• Problem to work on:
The answer is to contain only the line containing "image displays no" and the lines after it through the last one, each reproduced exactly as it appears below.

━━━━━ Data section

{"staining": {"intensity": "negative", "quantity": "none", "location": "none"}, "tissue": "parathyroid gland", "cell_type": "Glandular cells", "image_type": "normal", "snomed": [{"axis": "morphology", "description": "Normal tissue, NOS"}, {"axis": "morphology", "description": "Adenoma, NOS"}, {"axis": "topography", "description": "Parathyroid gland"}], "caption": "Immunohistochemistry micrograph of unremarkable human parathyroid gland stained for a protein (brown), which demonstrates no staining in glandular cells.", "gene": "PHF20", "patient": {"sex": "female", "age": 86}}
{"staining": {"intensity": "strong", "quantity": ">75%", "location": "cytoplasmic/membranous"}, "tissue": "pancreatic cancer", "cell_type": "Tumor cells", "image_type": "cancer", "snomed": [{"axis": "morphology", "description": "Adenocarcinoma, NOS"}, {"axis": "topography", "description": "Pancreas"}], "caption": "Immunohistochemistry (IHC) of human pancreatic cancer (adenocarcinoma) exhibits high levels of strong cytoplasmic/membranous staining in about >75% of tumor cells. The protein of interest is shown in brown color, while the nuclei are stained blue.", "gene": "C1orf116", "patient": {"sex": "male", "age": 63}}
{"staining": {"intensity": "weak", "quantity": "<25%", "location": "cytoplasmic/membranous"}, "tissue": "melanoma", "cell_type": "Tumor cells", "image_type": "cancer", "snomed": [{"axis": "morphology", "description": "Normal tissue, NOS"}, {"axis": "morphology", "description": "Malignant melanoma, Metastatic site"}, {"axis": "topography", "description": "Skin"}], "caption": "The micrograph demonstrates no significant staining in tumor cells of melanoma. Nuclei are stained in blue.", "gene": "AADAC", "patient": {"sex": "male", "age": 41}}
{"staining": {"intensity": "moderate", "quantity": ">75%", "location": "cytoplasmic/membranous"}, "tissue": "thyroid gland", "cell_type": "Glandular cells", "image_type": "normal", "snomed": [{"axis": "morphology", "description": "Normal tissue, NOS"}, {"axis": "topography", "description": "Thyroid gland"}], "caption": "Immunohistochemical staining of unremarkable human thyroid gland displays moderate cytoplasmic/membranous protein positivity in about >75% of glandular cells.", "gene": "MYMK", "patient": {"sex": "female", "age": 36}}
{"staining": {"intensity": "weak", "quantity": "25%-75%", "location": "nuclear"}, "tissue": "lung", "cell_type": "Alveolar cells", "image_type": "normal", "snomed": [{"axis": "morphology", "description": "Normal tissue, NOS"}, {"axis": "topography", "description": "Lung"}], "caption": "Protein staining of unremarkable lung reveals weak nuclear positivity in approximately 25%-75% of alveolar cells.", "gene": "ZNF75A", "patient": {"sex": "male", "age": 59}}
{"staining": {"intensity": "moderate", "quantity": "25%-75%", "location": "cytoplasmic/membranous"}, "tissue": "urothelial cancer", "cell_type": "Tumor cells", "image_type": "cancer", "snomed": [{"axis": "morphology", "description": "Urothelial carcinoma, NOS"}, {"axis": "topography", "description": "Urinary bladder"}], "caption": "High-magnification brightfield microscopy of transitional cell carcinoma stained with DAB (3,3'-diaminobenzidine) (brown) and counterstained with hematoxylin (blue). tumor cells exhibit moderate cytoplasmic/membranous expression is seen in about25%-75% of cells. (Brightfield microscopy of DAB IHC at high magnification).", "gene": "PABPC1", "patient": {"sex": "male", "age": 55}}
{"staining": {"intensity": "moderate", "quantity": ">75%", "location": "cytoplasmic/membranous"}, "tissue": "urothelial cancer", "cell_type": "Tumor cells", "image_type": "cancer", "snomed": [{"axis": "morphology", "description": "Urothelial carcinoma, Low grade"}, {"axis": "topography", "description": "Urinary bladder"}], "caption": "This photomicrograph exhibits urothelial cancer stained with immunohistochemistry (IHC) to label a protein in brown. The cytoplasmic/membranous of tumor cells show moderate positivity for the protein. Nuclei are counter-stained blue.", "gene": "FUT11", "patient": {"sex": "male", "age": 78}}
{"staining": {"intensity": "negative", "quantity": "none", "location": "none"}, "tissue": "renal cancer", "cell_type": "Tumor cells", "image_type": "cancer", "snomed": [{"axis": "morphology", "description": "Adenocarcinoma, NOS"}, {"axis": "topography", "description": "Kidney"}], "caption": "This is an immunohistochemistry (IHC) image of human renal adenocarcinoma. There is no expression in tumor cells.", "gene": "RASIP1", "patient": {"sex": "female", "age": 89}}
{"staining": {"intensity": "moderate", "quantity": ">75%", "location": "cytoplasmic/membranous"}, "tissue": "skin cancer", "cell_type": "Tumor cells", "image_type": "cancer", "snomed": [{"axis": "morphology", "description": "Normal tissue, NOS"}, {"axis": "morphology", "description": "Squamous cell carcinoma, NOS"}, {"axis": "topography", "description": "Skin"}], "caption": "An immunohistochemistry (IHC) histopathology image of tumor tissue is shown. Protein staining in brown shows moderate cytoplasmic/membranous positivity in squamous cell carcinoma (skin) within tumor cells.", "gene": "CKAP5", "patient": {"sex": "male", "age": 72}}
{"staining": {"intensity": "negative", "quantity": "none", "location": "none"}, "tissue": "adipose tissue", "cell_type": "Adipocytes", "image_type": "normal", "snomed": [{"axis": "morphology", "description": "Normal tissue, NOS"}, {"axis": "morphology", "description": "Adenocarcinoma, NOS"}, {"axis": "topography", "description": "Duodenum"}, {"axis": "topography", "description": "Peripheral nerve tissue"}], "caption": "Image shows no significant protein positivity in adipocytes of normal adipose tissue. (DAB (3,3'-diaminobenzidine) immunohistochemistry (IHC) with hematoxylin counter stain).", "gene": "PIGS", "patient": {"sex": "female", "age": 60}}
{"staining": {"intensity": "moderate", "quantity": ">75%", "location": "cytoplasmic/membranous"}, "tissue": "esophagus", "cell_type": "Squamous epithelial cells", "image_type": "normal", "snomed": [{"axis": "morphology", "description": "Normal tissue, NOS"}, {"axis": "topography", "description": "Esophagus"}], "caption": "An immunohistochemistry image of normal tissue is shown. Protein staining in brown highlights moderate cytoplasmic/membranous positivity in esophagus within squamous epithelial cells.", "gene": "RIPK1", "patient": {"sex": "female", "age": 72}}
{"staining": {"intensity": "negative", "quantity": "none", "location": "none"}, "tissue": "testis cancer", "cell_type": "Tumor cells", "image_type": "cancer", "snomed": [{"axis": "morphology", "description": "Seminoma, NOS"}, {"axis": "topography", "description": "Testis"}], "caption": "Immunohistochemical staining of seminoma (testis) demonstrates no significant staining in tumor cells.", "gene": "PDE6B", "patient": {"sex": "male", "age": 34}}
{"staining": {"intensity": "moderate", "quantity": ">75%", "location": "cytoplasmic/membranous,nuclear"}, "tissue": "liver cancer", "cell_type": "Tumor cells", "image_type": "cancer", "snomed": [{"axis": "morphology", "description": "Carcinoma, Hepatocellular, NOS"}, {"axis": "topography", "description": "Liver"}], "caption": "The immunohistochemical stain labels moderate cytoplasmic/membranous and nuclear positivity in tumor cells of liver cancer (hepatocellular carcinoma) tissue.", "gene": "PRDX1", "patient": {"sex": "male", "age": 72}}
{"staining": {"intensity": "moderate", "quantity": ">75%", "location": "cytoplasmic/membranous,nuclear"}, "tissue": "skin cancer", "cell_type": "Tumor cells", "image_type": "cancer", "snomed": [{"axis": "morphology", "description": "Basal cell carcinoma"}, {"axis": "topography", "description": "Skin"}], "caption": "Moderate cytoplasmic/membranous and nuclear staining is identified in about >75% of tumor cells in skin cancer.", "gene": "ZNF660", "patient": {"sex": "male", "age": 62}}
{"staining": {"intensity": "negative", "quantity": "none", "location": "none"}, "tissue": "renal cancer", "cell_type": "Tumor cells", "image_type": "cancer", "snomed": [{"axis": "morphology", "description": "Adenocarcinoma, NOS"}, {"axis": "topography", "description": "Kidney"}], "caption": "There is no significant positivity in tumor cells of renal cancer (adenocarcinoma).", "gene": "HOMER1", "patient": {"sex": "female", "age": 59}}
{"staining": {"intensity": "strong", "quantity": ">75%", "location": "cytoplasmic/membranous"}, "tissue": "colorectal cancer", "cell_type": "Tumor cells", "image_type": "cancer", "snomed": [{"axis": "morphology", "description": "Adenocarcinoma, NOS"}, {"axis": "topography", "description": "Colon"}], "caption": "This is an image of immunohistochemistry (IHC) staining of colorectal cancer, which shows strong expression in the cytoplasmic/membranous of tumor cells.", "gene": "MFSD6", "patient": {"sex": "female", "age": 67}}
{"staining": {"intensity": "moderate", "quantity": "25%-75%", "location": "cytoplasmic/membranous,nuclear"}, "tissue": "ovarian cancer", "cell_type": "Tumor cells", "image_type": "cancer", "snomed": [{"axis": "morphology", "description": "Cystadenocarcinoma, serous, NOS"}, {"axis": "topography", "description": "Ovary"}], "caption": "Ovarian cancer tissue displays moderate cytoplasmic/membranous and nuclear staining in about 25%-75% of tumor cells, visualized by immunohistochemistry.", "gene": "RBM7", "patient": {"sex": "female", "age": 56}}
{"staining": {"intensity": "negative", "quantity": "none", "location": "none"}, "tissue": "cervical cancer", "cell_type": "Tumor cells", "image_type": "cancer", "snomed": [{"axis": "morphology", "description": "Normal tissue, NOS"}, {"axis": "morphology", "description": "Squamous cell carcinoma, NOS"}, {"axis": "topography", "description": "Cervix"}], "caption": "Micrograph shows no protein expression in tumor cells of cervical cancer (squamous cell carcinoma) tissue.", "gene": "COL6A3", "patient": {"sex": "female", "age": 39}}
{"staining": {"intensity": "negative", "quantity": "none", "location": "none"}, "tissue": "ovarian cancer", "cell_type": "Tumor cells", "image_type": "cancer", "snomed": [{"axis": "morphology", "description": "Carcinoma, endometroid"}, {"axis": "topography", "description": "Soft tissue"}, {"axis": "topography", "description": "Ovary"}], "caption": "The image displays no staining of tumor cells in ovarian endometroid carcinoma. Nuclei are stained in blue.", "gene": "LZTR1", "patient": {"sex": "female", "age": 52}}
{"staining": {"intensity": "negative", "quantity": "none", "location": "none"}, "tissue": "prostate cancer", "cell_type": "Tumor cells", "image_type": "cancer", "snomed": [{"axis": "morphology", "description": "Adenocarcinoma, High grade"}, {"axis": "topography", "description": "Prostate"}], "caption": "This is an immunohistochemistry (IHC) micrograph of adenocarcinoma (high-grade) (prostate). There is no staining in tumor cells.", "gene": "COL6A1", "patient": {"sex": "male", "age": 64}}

━━━━━━━━━━

• Result:
{"staining": {"intensity": "negative", "quantity": "none", "location": "none"}, "tissue": "ovarian cancer", "cell_type": "Tumor cells", "image_type": "cancer", "snomed": [{"axis": "morphology", "description": "Carcinoma, endometroid"}, {"axis": "topography", "description": "Soft tissue"}, {"axis": "topography", "description": "Ovary"}], "caption": "The image displays no staining of tumor cells in ovarian endometroid carcinoma. Nuclei are stained in blue.", "gene": "LZTR1", "patient": {"sex": "female", "age": 52}}
{"staining": {"intensity": "negative", "quantity": "none", "location": "none"}, "tissue": "prostate cancer", "cell_type": "Tumor cells", "image_type": "cancer", "snomed": [{"axis": "morphology", "description": "Adenocarcinoma, High grade"}, {"axis": "topography", "description": "Prostate"}], "caption": "This is an immunohistochemistry (IHC) micrograph of adenocarcinoma (high-grade) (prostate). There is no staining in tumor cells.", "gene": "COL6A1", "patient": {"sex": "male", "age": 64}}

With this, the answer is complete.